> _Work order_
I'd like the entries repeated exactly, pictures omitted.

+-------+

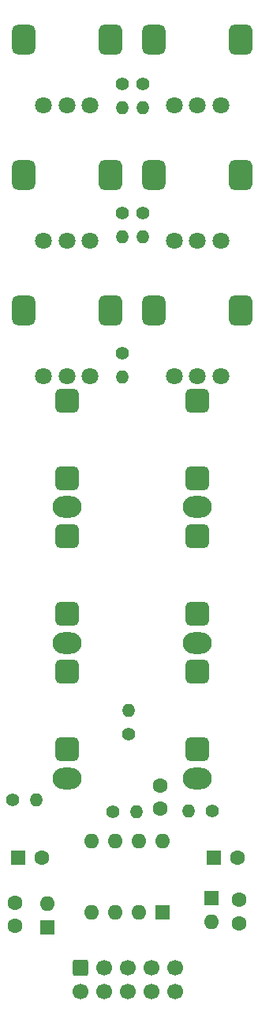
<source format=gbs>
%TF.GenerationSoftware,KiCad,Pcbnew,(7.0.0)*%
%TF.CreationDate,2023-02-22T07:55:50-05:00*%
%TF.ProjectId,ER-MIXER5-02,45522d4d-4958-4455-9235-2d30322e6b69,1*%
%TF.SameCoordinates,Original*%
%TF.FileFunction,Soldermask,Bot*%
%TF.FilePolarity,Negative*%
%FSLAX46Y46*%
G04 Gerber Fmt 4.6, Leading zero omitted, Abs format (unit mm)*
G04 Created by KiCad (PCBNEW (7.0.0)) date 2023-02-22 07:55:50*
%MOMM*%
%LPD*%
G01*
G04 APERTURE LIST*
G04 Aperture macros list*
%AMRoundRect*
0 Rectangle with rounded corners*
0 $1 Rounding radius*
0 $2 $3 $4 $5 $6 $7 $8 $9 X,Y pos of 4 corners*
0 Add a 4 corners polygon primitive as box body*
4,1,4,$2,$3,$4,$5,$6,$7,$8,$9,$2,$3,0*
0 Add four circle primitives for the rounded corners*
1,1,$1+$1,$2,$3*
1,1,$1+$1,$4,$5*
1,1,$1+$1,$6,$7*
1,1,$1+$1,$8,$9*
0 Add four rect primitives between the rounded corners*
20,1,$1+$1,$2,$3,$4,$5,0*
20,1,$1+$1,$4,$5,$6,$7,0*
20,1,$1+$1,$6,$7,$8,$9,0*
20,1,$1+$1,$8,$9,$2,$3,0*%
G04 Aperture macros list end*
%ADD10RoundRect,0.625000X0.625000X-0.975000X0.625000X0.975000X-0.625000X0.975000X-0.625000X-0.975000X0*%
%ADD11RoundRect,0.578704X0.671296X-1.021296X0.671296X1.021296X-0.671296X1.021296X-0.671296X-1.021296X0*%
%ADD12C,1.800000*%
%ADD13C,1.400000*%
%ADD14O,1.400000X1.400000*%
%ADD15R,1.600000X1.600000*%
%ADD16O,1.600000X1.600000*%
%ADD17O,3.100000X2.300000*%
%ADD18RoundRect,0.650000X-0.650000X-0.650000X0.650000X-0.650000X0.650000X0.650000X-0.650000X0.650000X0*%
%ADD19C,1.600000*%
%ADD20RoundRect,0.250000X-0.600000X0.600000X-0.600000X-0.600000X0.600000X-0.600000X0.600000X0.600000X0*%
%ADD21C,1.700000*%
G04 APERTURE END LIST*
D10*
%TO.C,RV5*%
X17950000Y-29500000D03*
D11*
X27250000Y-29500000D03*
D12*
X25100000Y-36500000D03*
X22600000Y-36500000D03*
X20100000Y-36500000D03*
%TD*%
D13*
%TO.C,R4*%
X16750000Y-33530000D03*
D14*
X16749999Y-36069999D03*
%TD*%
D15*
%TO.C,D2*%
X6499999Y-109883685D03*
D16*
X6499999Y-107343685D03*
%TD*%
D10*
%TO.C,RV1*%
X17950000Y-44000000D03*
D11*
X27250000Y-44000000D03*
D12*
X25100000Y-51000000D03*
X22600000Y-51000000D03*
X20100000Y-51000000D03*
%TD*%
D10*
%TO.C,RV3*%
X17950000Y-15000000D03*
D11*
X27250000Y-15000000D03*
D12*
X25100000Y-22000000D03*
X22600000Y-22000000D03*
X20100000Y-22000000D03*
%TD*%
D10*
%TO.C,RV6*%
X3950000Y-44000000D03*
D11*
X13250000Y-44000000D03*
D12*
X11100000Y-51000000D03*
X8600000Y-51000000D03*
X6100000Y-51000000D03*
%TD*%
D17*
%TO.C,J5*%
X22599999Y-79479999D03*
D18*
X22600000Y-68080000D03*
X22600000Y-76380000D03*
%TD*%
D17*
%TO.C,J6*%
X8599999Y-93979999D03*
D18*
X8600000Y-82580000D03*
X8600000Y-90880000D03*
%TD*%
D13*
%TO.C,R10*%
X15250000Y-89220000D03*
D14*
X15249999Y-86679999D03*
%TD*%
D15*
%TO.C,C3*%
X24383999Y-102499999D03*
D19*
X26884000Y-102500000D03*
%TD*%
D13*
%TO.C,R7*%
X2780000Y-96250000D03*
D14*
X5319999Y-96249999D03*
%TD*%
D19*
%TO.C,C1*%
X27100000Y-106954000D03*
X27100000Y-109454000D03*
%TD*%
D13*
%TO.C,R5*%
X14500000Y-48530000D03*
D14*
X14499999Y-51069999D03*
%TD*%
D17*
%TO.C,J2*%
X8599999Y-64979999D03*
D18*
X8600000Y-53580000D03*
X8600000Y-61880000D03*
%TD*%
D17*
%TO.C,J1*%
X22599999Y-93979999D03*
D18*
X22600000Y-82580000D03*
X22600000Y-90880000D03*
%TD*%
D15*
%TO.C,D1*%
X24129999Y-106778314D03*
D16*
X24129999Y-109318314D03*
%TD*%
D19*
%TO.C,C2*%
X3000000Y-109750000D03*
X3000000Y-107250000D03*
%TD*%
D13*
%TO.C,R8*%
X24220000Y-97500000D03*
D14*
X21679999Y-97499999D03*
%TD*%
D13*
%TO.C,R3*%
X14500000Y-33530000D03*
D14*
X14499999Y-36069999D03*
%TD*%
D13*
%TO.C,R9*%
X13512000Y-97536000D03*
D14*
X16051999Y-97535999D03*
%TD*%
D17*
%TO.C,J4*%
X8599999Y-79479999D03*
D18*
X8600000Y-68080000D03*
X8600000Y-76380000D03*
%TD*%
D12*
%TO.C,RV2*%
X6100000Y-22000000D03*
X8600000Y-22000000D03*
X11100000Y-22000000D03*
D11*
X13250000Y-15000000D03*
D10*
X3950000Y-15000000D03*
%TD*%
D13*
%TO.C,R1*%
X14500000Y-19780000D03*
D14*
X14499999Y-22319999D03*
%TD*%
D10*
%TO.C,RV4*%
X3950000Y-29500000D03*
D11*
X13250000Y-29500000D03*
D12*
X11100000Y-36500000D03*
X8600000Y-36500000D03*
X6100000Y-36500000D03*
%TD*%
D13*
%TO.C,R2*%
X16750000Y-19780000D03*
D14*
X16749999Y-22319999D03*
%TD*%
D19*
%TO.C,C5*%
X18600001Y-94750001D03*
X18600001Y-97250001D03*
%TD*%
D15*
%TO.C,C4*%
X3394887Y-102499999D03*
D19*
X5894888Y-102500000D03*
%TD*%
D17*
%TO.C,J3*%
X22599999Y-64979999D03*
D18*
X22600000Y-53580000D03*
X22600000Y-61880000D03*
%TD*%
D20*
%TO.C,J8*%
X10020000Y-114247500D03*
D21*
X10020000Y-116787500D03*
X12560000Y-114247500D03*
X12560000Y-116787500D03*
X15100000Y-114247500D03*
X15100000Y-116787500D03*
X17640000Y-114247500D03*
X17640000Y-116787500D03*
X20180000Y-114247500D03*
X20180000Y-116787500D03*
%TD*%
D15*
%TO.C,U1*%
X18899999Y-108300011D03*
D16*
X16359999Y-108300011D03*
X13819999Y-108300011D03*
X11279999Y-108300011D03*
X11279999Y-100680011D03*
X13819999Y-100680011D03*
X16359999Y-100680011D03*
X18899999Y-100680011D03*
%TD*%
M02*

</source>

+-------+

> _Task output_
<source format=gbs>
%TF.GenerationSoftware,KiCad,Pcbnew,(7.0.0)*%
%TF.CreationDate,2023-02-22T07:55:50-05:00*%
%TF.ProjectId,ER-MIXER5-02,45522d4d-4958-4455-9235-2d30322e6b69,1*%
%TF.SameCoordinates,Original*%
%TF.FileFunction,Soldermask,Bot*%
%TF.FilePolarity,Negative*%
%FSLAX46Y46*%
G04 Gerber Fmt 4.6, Leading zero omitted, Abs format (unit mm)*
G04 Created by KiCad (PCBNEW (7.0.0)) date 2023-02-22 07:55:50*
%MOMM*%
%LPD*%
G01*
G04 APERTURE LIST*
G04 Aperture macros list*
%AMRoundRect*
0 Rectangle with rounded corners*
0 $1 Rounding radius*
0 $2 $3 $4 $5 $6 $7 $8 $9 X,Y pos of 4 corners*
0 Add a 4 corners polygon primitive as box body*
4,1,4,$2,$3,$4,$5,$6,$7,$8,$9,$2,$3,0*
0 Add four circle primitives for the rounded corners*
1,1,$1+$1,$2,$3*
1,1,$1+$1,$4,$5*
1,1,$1+$1,$6,$7*
1,1,$1+$1,$8,$9*
0 Add four rect primitives between the rounded corners*
20,1,$1+$1,$2,$3,$4,$5,0*
20,1,$1+$1,$4,$5,$6,$7,0*
20,1,$1+$1,$6,$7,$8,$9,0*
20,1,$1+$1,$8,$9,$2,$3,0*%
G04 Aperture macros list end*
%ADD10RoundRect,0.625000X0.625000X-0.975000X0.625000X0.975000X-0.625000X0.975000X-0.625000X-0.975000X0*%
%ADD11RoundRect,0.578704X0.671296X-1.021296X0.671296X1.021296X-0.671296X1.021296X-0.671296X-1.021296X0*%
%ADD12C,1.800000*%
%ADD13C,1.400000*%
%ADD14O,1.400000X1.400000*%
%ADD15R,1.600000X1.600000*%
%ADD16O,1.600000X1.600000*%
%ADD17O,3.100000X2.300000*%
%ADD18RoundRect,0.650000X-0.650000X-0.650000X0.650000X-0.650000X0.650000X0.650000X-0.650000X0.650000X0*%
%ADD19C,1.600000*%
%ADD20RoundRect,0.250000X-0.600000X0.600000X-0.600000X-0.600000X0.600000X-0.600000X0.600000X0.600000X0*%
%ADD21C,1.700000*%
G04 APERTURE END LIST*
D10*
%TO.C,RV5*%
X17950000Y-29500000D03*
D11*
X27250000Y-29500000D03*
D12*
X25100000Y-36500000D03*
X22600000Y-36500000D03*
X20100000Y-36500000D03*
%TD*%
D13*
%TO.C,R4*%
X16750000Y-33530000D03*
D14*
X16749999Y-36069999D03*
%TD*%
D15*
%TO.C,D2*%
X6499999Y-109883685D03*
D16*
X6499999Y-107343685D03*
%TD*%
D10*
%TO.C,RV1*%
X17950000Y-44000000D03*
D11*
X27250000Y-44000000D03*
D12*
X25100000Y-51000000D03*
X22600000Y-51000000D03*
X20100000Y-51000000D03*
%TD*%
D10*
%TO.C,RV3*%
X17950000Y-15000000D03*
D11*
X27250000Y-15000000D03*
D12*
X25100000Y-22000000D03*
X22600000Y-22000000D03*
X20100000Y-22000000D03*
%TD*%
D10*
%TO.C,RV6*%
X3950000Y-44000000D03*
D11*
X13250000Y-44000000D03*
D12*
X11100000Y-51000000D03*
X8600000Y-51000000D03*
X6100000Y-51000000D03*
%TD*%
D17*
%TO.C,J5*%
X22599999Y-79479999D03*
D18*
X22600000Y-68080000D03*
X22600000Y-76380000D03*
%TD*%
D17*
%TO.C,J6*%
X8599999Y-93979999D03*
D18*
X8600000Y-82580000D03*
X8600000Y-90880000D03*
%TD*%
D13*
%TO.C,R10*%
X15250000Y-89220000D03*
D14*
X15249999Y-86679999D03*
%TD*%
D15*
%TO.C,C3*%
X24383999Y-102499999D03*
D19*
X26884000Y-102500000D03*
%TD*%
D13*
%TO.C,R7*%
X2780000Y-96250000D03*
D14*
X5319999Y-96249999D03*
%TD*%
D19*
%TO.C,C1*%
X27100000Y-106954000D03*
X27100000Y-109454000D03*
%TD*%
D13*
%TO.C,R5*%
X14500000Y-48530000D03*
D14*
X14499999Y-51069999D03*
%TD*%
D17*
%TO.C,J2*%
X8599999Y-64979999D03*
D18*
X8600000Y-53580000D03*
X8600000Y-61880000D03*
%TD*%
D17*
%TO.C,J1*%
X22599999Y-93979999D03*
D18*
X22600000Y-82580000D03*
X22600000Y-90880000D03*
%TD*%
D15*
%TO.C,D1*%
X24129999Y-106778314D03*
D16*
X24129999Y-109318314D03*
%TD*%
D19*
%TO.C,C2*%
X3000000Y-109750000D03*
X3000000Y-107250000D03*
%TD*%
D13*
%TO.C,R8*%
X24220000Y-97500000D03*
D14*
X21679999Y-97499999D03*
%TD*%
D13*
%TO.C,R3*%
X14500000Y-33530000D03*
D14*
X14499999Y-36069999D03*
%TD*%
D13*
%TO.C,R9*%
X13512000Y-97536000D03*
D14*
X16051999Y-97535999D03*
%TD*%
D17*
%TO.C,J4*%
X8599999Y-79479999D03*
D18*
X8600000Y-68080000D03*
X8600000Y-76380000D03*
%TD*%
D12*
%TO.C,RV2*%
X6100000Y-22000000D03*
X8600000Y-22000000D03*
X11100000Y-22000000D03*
D11*
X13250000Y-15000000D03*
D10*
X3950000Y-15000000D03*
%TD*%
D13*
%TO.C,R1*%
X14500000Y-19780000D03*
D14*
X14499999Y-22319999D03*
%TD*%
D10*
%TO.C,RV4*%
X3950000Y-29500000D03*
D11*
X13250000Y-29500000D03*
D12*
X11100000Y-36500000D03*
X8600000Y-36500000D03*
X6100000Y-36500000D03*
%TD*%
D13*
%TO.C,R2*%
X16750000Y-19780000D03*
D14*
X16749999Y-22319999D03*
%TD*%
D19*
%TO.C,C5*%
X18600001Y-94750001D03*
X18600001Y-97250001D03*
%TD*%
D15*
%TO.C,C4*%
X3394887Y-102499999D03*
D19*
X5894888Y-102500000D03*
%TD*%
D17*
%TO.C,J3*%
X22599999Y-64979999D03*
D18*
X22600000Y-53580000D03*
X22600000Y-61880000D03*
%TD*%
D20*
%TO.C,J8*%
X10020000Y-114247500D03*
D21*
X10020000Y-116787500D03*
X12560000Y-114247500D03*
X12560000Y-116787500D03*
X15100000Y-114247500D03*
X15100000Y-116787500D03*
X17640000Y-114247500D03*
X17640000Y-116787500D03*
X20180000Y-114247500D03*
X20180000Y-116787500D03*
%TD*%
D15*
%TO.C,U1*%
X18899999Y-108300011D03*
D16*
X16359999Y-108300011D03*
X13819999Y-108300011D03*
X11279999Y-108300011D03*
X11279999Y-100680011D03*
X13819999Y-100680011D03*
X16359999Y-100680011D03*
X18899999Y-100680011D03*
%TD*%
M02*

</source>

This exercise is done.